### SELECTED EXCERPT
◆ ◆ ◆
Baker v. Manter

2001 ME 26, 765 A.2d 583, 2001 Me. LEXIS 27
CourtSupreme Judicial Court of Maine
DecidedJanuary 31, 2001
StatusPublished
Cited by28 cases

This text of 2001 ME 26 (Baker v. Manter) is published on Counsel Stack Legal Research, covering Supreme Judicial Court of Maine primary law. Counsel Stack provides free access to over 12 million legal documents including statutes, case law, regulations, and constitutions.

Bluebook
Baker v. Manter, 2001 ME 26, 765 A.2d 583, 2001 Me. LEXIS 27 (Me. 2001).

Opinion

RUDMAN, J.

[¶ 1] David and Roberta Manter appeal from the Superior Court’s (Kennebec, Marden, J.) award of $18,208.06 in attorney fees to John Baker. The Manters argue, inter alia, that given the American Rule, there is no legal basis for awarding Baker attorney fees. 2 We agree and vacate the award of attorney fees.

I. BACKGROUND

[¶ 2] John Baker brought a suit seeking, inter alia, preliminary and permanent injunctions enjoining the Manters from interfering with his and the public’s use of the Young Road, other and further relief as the court deemed appropriate, his costs, and punitive damages.

[¶ 3] In response to Baker’s complaint, the Manters filed counterclaims against Baker alleging that Baker and his logging trucks harmed the Manters by using the whole, but maintaining only a portion, of the Young Road.

[¶ 4] The court granted Baker’s motion for a summary judgment and ordered that “Defendants David L. Manter and Roberta J. Manter, all of their agents, servants, employees and attorneys, and all persons in active concert or participation with them, are permanently enjoined from taking any action which interferes in any way with John Baker’s and the public’s use of the Young Road .... ”

[¶ 5] The Manters live on the southerly end of the Young Road. Baker owns woodlots a short distance northerly from the Manters, and prefers to access his lots via the southerly end of the Young Road. The southerly portion of the Young Road has been rebuilt by the Manters and is in a generally good condition, while the northerly portion, though it has been occasionally repaired, is not well maintained and has, at times, been used for logging traffic.

[¶ 6] The Manters assert that the southerly portion of the Young Road should not be used by Baker’s heavy logging trucks because the weight of the trucks damage *585 the road. Baker has attempted to make repairs to the southerly portion of the road, but the Manters objected to the “manner in which the work [has been] done.”

[¶ 7] In late September or early October 1997, the Manters dug a ditch, varying in depth from one to three feet, across the Young Road. The court found that “the ditch was dug by [the Manters] ostensibly for the purposes of installing a culvert.” The Manters did not install a culvert, nor did they erect' signs or place warning devices to notify others of the ditch. Moreover, the Manters admitted that they were aware that the ditch would obstruct traffic on the Young Road.
◆ ◆ ◆
(Stored data entries)
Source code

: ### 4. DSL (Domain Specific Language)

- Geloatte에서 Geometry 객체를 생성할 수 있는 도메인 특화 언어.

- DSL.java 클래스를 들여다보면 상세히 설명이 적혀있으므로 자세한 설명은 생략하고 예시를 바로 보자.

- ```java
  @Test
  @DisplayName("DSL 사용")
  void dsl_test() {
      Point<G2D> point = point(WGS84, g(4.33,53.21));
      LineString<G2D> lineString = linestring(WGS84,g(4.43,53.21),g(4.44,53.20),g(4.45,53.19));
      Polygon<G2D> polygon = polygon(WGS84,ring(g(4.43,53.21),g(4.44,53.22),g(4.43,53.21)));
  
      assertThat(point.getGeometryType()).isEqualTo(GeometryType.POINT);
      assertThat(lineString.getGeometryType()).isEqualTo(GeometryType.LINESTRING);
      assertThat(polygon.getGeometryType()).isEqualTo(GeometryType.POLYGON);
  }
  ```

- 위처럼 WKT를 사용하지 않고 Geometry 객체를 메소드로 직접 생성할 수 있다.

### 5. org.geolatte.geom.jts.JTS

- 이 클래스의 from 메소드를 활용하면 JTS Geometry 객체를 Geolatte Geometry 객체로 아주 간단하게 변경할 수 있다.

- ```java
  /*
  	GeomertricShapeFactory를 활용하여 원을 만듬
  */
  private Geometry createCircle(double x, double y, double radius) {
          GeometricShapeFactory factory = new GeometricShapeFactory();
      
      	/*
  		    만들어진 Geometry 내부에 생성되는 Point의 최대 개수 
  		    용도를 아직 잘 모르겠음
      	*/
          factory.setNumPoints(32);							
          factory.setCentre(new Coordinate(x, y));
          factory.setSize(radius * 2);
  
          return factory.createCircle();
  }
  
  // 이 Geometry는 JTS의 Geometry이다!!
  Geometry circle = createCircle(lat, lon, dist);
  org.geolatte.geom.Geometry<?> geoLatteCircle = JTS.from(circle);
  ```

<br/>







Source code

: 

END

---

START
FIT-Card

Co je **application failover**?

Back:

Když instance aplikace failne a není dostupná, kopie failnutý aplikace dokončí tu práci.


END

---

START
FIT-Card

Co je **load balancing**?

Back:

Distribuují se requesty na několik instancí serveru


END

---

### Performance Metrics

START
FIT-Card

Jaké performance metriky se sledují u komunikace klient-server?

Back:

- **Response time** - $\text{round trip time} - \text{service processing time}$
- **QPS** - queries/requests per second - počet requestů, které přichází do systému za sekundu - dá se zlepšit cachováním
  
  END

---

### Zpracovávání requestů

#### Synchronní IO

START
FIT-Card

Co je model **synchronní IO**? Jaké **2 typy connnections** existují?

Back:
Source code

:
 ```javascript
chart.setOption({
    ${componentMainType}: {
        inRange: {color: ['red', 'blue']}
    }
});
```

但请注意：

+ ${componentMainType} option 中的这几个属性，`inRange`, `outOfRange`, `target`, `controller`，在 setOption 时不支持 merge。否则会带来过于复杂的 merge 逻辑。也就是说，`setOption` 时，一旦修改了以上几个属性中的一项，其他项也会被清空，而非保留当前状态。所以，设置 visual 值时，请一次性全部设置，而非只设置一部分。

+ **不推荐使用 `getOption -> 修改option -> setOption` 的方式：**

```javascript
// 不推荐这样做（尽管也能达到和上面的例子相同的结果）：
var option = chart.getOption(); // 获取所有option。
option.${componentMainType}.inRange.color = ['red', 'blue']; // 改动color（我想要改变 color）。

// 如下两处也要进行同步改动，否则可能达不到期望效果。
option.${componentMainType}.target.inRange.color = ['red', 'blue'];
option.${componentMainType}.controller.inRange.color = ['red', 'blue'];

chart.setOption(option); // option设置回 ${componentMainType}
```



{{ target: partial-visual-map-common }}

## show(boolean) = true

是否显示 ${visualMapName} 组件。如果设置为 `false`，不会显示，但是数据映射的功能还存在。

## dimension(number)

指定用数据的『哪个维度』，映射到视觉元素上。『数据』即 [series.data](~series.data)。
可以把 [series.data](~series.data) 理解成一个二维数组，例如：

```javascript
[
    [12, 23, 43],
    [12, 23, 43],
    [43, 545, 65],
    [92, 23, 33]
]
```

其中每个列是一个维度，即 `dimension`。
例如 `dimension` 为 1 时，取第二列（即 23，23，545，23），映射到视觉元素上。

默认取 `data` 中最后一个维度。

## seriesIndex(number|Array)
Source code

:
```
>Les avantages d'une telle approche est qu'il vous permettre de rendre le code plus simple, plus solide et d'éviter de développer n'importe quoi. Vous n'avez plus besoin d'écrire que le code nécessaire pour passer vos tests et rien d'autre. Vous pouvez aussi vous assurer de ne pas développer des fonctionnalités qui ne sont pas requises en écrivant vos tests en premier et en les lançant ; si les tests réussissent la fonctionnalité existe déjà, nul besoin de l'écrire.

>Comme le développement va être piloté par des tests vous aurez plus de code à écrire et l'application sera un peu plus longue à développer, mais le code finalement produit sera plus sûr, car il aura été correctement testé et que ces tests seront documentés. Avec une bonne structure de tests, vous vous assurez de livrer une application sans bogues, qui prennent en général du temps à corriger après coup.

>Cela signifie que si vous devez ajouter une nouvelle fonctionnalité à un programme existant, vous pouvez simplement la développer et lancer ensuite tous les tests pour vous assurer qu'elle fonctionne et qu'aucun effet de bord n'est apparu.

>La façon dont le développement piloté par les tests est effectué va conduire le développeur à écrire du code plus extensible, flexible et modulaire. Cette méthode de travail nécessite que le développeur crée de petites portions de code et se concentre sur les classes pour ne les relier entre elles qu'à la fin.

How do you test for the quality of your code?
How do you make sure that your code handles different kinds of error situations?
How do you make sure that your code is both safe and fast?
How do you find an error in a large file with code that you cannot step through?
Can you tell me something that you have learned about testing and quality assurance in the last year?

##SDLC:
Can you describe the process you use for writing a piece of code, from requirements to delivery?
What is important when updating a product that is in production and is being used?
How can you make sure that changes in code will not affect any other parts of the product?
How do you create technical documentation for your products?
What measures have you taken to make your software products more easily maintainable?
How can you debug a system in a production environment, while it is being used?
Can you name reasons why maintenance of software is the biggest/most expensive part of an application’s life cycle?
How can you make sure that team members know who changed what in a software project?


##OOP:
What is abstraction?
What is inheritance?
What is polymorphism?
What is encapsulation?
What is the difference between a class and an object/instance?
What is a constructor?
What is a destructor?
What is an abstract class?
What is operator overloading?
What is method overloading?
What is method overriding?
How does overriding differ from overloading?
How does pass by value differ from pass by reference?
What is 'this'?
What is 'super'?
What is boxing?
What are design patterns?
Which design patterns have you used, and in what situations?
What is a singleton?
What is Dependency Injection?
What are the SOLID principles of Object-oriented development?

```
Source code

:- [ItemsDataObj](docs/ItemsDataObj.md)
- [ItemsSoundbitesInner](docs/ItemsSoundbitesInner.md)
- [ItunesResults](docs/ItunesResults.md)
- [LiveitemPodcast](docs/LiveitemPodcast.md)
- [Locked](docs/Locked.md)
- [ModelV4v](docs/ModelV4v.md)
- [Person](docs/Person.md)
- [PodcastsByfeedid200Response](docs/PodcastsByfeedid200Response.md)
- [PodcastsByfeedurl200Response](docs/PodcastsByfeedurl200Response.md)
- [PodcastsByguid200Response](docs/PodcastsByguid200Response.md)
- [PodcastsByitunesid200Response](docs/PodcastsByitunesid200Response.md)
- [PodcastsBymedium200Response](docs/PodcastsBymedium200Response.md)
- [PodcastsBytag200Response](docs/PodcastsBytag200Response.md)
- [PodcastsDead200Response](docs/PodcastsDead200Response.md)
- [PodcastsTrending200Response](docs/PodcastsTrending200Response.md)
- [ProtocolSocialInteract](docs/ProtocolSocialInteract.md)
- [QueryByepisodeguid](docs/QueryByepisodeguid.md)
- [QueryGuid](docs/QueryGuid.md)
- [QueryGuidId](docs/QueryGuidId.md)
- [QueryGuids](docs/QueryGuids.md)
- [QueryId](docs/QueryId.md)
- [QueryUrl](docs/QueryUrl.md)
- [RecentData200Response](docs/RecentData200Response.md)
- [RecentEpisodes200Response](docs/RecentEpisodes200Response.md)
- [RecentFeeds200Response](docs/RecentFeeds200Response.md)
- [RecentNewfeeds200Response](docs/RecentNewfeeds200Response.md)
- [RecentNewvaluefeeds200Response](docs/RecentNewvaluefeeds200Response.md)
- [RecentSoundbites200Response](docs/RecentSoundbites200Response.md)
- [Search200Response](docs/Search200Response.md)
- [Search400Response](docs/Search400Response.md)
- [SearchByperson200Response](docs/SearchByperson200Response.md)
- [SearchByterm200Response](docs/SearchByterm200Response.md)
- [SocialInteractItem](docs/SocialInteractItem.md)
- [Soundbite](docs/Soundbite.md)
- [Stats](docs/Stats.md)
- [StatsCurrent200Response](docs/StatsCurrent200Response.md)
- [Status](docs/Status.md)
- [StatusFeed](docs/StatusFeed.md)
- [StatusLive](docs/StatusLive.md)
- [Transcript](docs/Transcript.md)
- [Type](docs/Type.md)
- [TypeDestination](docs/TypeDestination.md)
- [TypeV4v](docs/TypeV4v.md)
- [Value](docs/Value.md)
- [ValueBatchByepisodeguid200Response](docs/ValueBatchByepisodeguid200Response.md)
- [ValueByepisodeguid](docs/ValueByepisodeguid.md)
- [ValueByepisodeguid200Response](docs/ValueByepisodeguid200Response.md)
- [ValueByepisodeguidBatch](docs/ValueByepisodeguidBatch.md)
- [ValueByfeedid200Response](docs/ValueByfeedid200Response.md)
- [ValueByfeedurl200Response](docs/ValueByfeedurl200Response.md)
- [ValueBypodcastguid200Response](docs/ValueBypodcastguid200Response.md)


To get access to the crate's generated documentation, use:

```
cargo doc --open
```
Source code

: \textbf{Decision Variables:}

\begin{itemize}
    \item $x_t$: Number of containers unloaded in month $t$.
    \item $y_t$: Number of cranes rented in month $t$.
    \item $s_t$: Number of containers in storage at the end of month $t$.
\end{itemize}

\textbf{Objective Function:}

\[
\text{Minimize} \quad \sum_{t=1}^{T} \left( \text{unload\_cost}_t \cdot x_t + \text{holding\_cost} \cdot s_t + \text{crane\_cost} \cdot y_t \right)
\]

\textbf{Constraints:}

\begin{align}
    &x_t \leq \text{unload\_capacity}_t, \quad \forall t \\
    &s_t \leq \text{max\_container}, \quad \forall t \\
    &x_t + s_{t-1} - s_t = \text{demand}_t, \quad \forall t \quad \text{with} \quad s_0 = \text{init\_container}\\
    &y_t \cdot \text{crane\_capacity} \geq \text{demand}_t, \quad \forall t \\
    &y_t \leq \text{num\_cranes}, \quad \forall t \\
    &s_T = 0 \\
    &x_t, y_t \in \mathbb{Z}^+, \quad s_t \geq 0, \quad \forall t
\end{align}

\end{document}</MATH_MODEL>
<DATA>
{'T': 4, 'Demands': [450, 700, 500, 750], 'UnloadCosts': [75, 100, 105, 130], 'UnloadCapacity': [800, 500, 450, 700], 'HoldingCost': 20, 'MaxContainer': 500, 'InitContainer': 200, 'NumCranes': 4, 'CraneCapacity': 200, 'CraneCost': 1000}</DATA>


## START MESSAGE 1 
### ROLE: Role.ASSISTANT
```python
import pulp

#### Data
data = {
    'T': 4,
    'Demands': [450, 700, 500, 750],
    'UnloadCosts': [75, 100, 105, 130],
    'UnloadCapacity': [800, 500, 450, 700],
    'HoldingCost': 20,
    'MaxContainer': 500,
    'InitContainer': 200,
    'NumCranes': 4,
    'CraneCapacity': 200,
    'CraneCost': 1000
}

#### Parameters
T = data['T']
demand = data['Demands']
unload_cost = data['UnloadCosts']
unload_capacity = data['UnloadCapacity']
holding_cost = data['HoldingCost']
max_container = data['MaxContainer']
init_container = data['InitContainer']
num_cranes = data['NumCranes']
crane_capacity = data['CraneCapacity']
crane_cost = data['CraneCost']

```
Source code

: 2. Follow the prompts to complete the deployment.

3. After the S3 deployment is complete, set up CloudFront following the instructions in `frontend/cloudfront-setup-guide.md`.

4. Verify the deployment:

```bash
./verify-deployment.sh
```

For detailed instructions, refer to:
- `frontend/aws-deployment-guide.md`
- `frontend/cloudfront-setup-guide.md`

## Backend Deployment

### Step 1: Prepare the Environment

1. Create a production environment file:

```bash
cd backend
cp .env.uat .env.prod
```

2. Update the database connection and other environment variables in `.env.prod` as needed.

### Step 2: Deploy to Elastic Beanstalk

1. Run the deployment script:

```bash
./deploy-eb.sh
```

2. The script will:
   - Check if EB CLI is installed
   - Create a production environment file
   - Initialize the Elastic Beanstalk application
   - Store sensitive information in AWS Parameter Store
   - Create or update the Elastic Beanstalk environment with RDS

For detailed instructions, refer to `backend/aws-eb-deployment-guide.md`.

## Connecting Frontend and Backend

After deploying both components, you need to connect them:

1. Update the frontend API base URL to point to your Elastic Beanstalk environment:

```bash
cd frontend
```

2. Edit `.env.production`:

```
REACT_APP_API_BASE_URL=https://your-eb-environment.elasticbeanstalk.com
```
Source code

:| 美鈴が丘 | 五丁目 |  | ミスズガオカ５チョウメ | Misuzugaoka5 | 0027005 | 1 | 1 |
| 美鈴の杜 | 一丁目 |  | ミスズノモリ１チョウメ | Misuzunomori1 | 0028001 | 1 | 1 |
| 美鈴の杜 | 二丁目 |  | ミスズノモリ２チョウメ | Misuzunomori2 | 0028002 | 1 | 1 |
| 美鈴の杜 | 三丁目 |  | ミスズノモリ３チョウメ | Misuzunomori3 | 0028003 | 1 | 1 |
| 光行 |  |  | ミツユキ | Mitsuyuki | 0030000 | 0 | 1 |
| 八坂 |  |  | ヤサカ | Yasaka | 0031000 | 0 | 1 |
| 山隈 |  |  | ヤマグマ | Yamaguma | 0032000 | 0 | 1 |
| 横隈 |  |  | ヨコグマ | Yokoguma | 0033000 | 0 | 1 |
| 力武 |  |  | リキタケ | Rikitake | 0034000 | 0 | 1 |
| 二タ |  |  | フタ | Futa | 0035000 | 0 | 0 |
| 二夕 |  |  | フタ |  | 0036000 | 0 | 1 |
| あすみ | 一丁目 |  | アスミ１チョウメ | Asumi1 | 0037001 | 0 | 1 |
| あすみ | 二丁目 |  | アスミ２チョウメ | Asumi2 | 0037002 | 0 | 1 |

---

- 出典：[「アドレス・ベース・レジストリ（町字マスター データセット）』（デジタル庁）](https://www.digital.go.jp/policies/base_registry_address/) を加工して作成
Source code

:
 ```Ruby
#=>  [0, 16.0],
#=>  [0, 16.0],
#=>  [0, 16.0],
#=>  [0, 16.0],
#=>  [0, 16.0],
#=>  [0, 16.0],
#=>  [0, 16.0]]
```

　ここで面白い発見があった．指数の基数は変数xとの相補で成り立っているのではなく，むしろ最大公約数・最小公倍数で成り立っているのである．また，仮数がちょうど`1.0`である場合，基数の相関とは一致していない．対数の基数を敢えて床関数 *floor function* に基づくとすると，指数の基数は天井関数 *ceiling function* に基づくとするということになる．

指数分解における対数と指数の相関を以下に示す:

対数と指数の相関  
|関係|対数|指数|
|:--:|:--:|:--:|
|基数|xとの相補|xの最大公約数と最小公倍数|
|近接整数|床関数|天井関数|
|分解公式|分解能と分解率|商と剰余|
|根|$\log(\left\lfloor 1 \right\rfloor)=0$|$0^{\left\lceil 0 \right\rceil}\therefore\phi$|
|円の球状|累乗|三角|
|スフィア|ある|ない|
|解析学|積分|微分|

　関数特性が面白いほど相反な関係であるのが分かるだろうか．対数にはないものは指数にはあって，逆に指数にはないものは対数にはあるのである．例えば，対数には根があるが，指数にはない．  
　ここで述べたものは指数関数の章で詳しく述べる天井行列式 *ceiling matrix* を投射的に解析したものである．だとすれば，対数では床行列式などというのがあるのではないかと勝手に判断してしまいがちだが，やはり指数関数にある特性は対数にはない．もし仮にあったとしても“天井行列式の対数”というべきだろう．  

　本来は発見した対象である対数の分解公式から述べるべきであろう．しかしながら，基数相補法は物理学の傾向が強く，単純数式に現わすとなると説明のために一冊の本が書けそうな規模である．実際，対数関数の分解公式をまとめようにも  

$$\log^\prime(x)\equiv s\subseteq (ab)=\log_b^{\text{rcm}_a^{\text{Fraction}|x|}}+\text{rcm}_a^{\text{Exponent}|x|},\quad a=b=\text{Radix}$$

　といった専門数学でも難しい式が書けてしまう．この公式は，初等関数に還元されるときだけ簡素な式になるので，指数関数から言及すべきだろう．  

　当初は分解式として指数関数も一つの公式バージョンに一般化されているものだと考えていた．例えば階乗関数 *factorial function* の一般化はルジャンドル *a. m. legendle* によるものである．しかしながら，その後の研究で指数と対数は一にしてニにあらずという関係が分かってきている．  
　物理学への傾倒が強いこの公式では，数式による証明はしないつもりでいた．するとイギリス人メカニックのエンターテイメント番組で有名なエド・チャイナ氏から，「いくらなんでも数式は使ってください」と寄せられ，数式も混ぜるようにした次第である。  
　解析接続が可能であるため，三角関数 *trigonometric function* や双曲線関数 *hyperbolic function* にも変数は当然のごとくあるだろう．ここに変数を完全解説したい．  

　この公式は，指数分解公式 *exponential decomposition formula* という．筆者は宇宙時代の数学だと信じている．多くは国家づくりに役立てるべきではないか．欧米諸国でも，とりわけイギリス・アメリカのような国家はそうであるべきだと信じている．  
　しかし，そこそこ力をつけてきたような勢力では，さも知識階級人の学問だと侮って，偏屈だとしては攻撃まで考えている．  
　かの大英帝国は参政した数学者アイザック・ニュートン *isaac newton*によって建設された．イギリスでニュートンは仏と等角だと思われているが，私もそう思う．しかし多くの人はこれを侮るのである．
◆ ◆ ◆
### STUDY QUESTIONS
(1) Edit the Baker v. Manter opinion starting at "[¶ 2] John Baker" and ending at "and punitive damages.", replacing "punitive damages" with "compensatory damages".
(2) In the Baker v. Manter opinion, how deep was the ditch the Manters dug across the Young Road?
Work only from the Baker v. Manter opinion and not from the data.

### SOLUTIONS TO EACH TASK
(1)
[¶ 2] John Baker brought a suit seeking, inter alia, preliminary and permanent injunctions enjoining the Manters from interfering with his and the public’s use of the Young Road, other and further relief as the court deemed appropriate, his costs, and compensatory damages.

(2) It varied in depth from one to three feet.